Auto sales keep economy rolling

Adding gadgets is part of getting there
July 11, 2012
Navigating shallow used market a constant challenge
July 11, 2012
Adding gadgets is part of getting there
July 11, 2012
Navigating shallow used market a constant challenge
July 11, 2012

Even with consumer confidence down 6.8 percent in June, the auto industry has held its own and appears to have been the driving force for national economic movement during the past 12 months.

According to a survey released Thursday by Auto Nation Inc., June saw overall retail auto sales surpass levels from the same month in 2011 by 38 percent.

Domestic car and truck sales increased 25 percent from the previous year, representing 4,217 vehicles purchased last month. Import sales shot up 56 percent for the year with 11,579 cars and trucks sold in June.

Reduced gasoline prices, along with attractive purchase incentives are credited as contributing factors to increase auto sales in 2012. Prices being reduced by an average of $500 per vehicle did not hurt either. With these factors, analysts contend that auto sales are on track to post their best year since 2007.

June’s year-to-date sales figures showing 14.1 million deliveries surpassed annual Auto Nation estimates of 13.9 million units sold through June.

When the economy took a downward turn in 2007, auto industry sales were listed at 16.1 million units.

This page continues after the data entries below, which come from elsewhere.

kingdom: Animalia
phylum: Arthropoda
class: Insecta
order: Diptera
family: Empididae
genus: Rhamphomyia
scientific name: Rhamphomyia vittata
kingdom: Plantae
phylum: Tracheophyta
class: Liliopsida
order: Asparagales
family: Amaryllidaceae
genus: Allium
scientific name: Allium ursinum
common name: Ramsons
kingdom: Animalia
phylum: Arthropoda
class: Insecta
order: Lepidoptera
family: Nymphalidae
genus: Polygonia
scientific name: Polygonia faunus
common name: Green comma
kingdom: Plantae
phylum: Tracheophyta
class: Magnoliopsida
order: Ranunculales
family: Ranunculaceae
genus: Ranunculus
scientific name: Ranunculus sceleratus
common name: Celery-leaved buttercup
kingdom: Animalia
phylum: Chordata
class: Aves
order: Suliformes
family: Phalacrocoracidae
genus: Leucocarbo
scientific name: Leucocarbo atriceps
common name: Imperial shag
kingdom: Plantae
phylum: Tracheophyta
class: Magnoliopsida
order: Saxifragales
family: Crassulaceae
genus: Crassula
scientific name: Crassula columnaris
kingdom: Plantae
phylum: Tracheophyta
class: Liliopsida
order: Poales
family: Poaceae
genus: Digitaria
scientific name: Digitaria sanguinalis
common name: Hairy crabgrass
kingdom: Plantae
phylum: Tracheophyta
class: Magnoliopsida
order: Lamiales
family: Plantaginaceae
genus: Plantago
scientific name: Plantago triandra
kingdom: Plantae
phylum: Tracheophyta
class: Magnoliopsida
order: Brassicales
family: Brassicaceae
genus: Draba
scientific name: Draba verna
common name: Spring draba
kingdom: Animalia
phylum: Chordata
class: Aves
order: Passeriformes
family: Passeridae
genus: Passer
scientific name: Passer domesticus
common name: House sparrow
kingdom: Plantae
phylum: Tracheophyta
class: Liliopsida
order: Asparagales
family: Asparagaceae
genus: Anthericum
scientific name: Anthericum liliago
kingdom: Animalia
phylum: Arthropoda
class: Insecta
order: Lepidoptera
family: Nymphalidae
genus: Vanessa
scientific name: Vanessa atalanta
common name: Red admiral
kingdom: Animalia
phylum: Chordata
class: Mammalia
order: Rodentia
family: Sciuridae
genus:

Consumers applied the brakes in 2008 and auto sales plunged to 13.2 million units, before they sank to a 27-year low of 10.4 million vehicles sold in 2009.

Of the major automakers reporting annual gains from June 2011 to June 2012, Toyota Motor Corp. posted a 60 percent increase, and led auto sales for the year with 177,795 units sold. The third largest automaker posted this improvement based primarily on U.S. sales following a year when Japan was beaten down by hurricanes and tsunamis.

Honda posted a 49 percent jump in sales for the year. Nissan was up 28 percent and the Infinity lead brand names with a 66 percent sales increase from June to June.

General Motors sales jumped 16 percent for the one year period. Chrysler sales went up 20 percent, and Ford pushed its way up 7 percent.

“We’re doing pretty good,” Dick Barker Lincoln Mazda President Sam deGeneres said. “It’s been sporadic based on availability, but mostly sales have been up. We are finally getting inventory that we have been lacking both in Lincoln and Mazda. So, things are on an upswing.”

The automotive industry accounts for 13 percent of all state government tax revenues and has played a significant role in bolstering the domestic economy, according to a study conducted by the Center of Automotive Research.

“This analysis furthers our understanding of how the automotive sector has a substantial impact on the U.S. economy by contributing to the fiscal stability of state and federal governments,” CAR Sustainability and Economic Development Strategies Director Kim Hill said. “As economic conditions continue to improve, auto companies could see an increase in sales and employment that would generate additional state and federal tax revenues.”

Beyond generating sales taxes when vehicles are purchased, government agencies collect taxes from a variety of sources. These sources include income taxes paid by employees working in the automotive sector, taxes and fees on fuels, registrations, and licenses paid by drivers and corporate income taxes and licensing fees paid by automotive companies themselves.

Some critics contend that auto sales look good only because consumers have stopped waiting to make new car purchases. They also argue that streamlining efforts following the auto industry buyouts in 2008, came with the closing of multiple dealerships and factories, prompting automakers to reconsider how they will attract new and returning customers.

General Motors CEO Jim Akerson said during a graduation address at Columbia University that the auto industry employs 8 million people, with 3.3 million jobs dependent on suppliers to the auto industry and another 1.5 million jobs dependent on dealers.

Akerson said the auto industry accounts for 1-in-17 private-sector jobs that create $500 billion in total compensation annually. They generate $70 billion in personal tax revenues annually, which represent 3 to 3.5 percent of this country’s gross domestic product.

In addition, 47 states have at least 10,000 auto-related jobs and in 20 states that jumps to 100,000 or more.

“Today, the industry is humming, producing outstanding vehicles in increasing numbers,” Akerson said.

Details on second quarter auto industry earnings are expected to be released on July 19.

Auto sales have driven the U.S. economy during the past year. June 2012 posted a 20 percent gain for premium luxury vehicle from the same month in 2011. Domestic auto sales were up 25 percent for the year, and imports posted a 56 percent boost in sales during the past 12 months.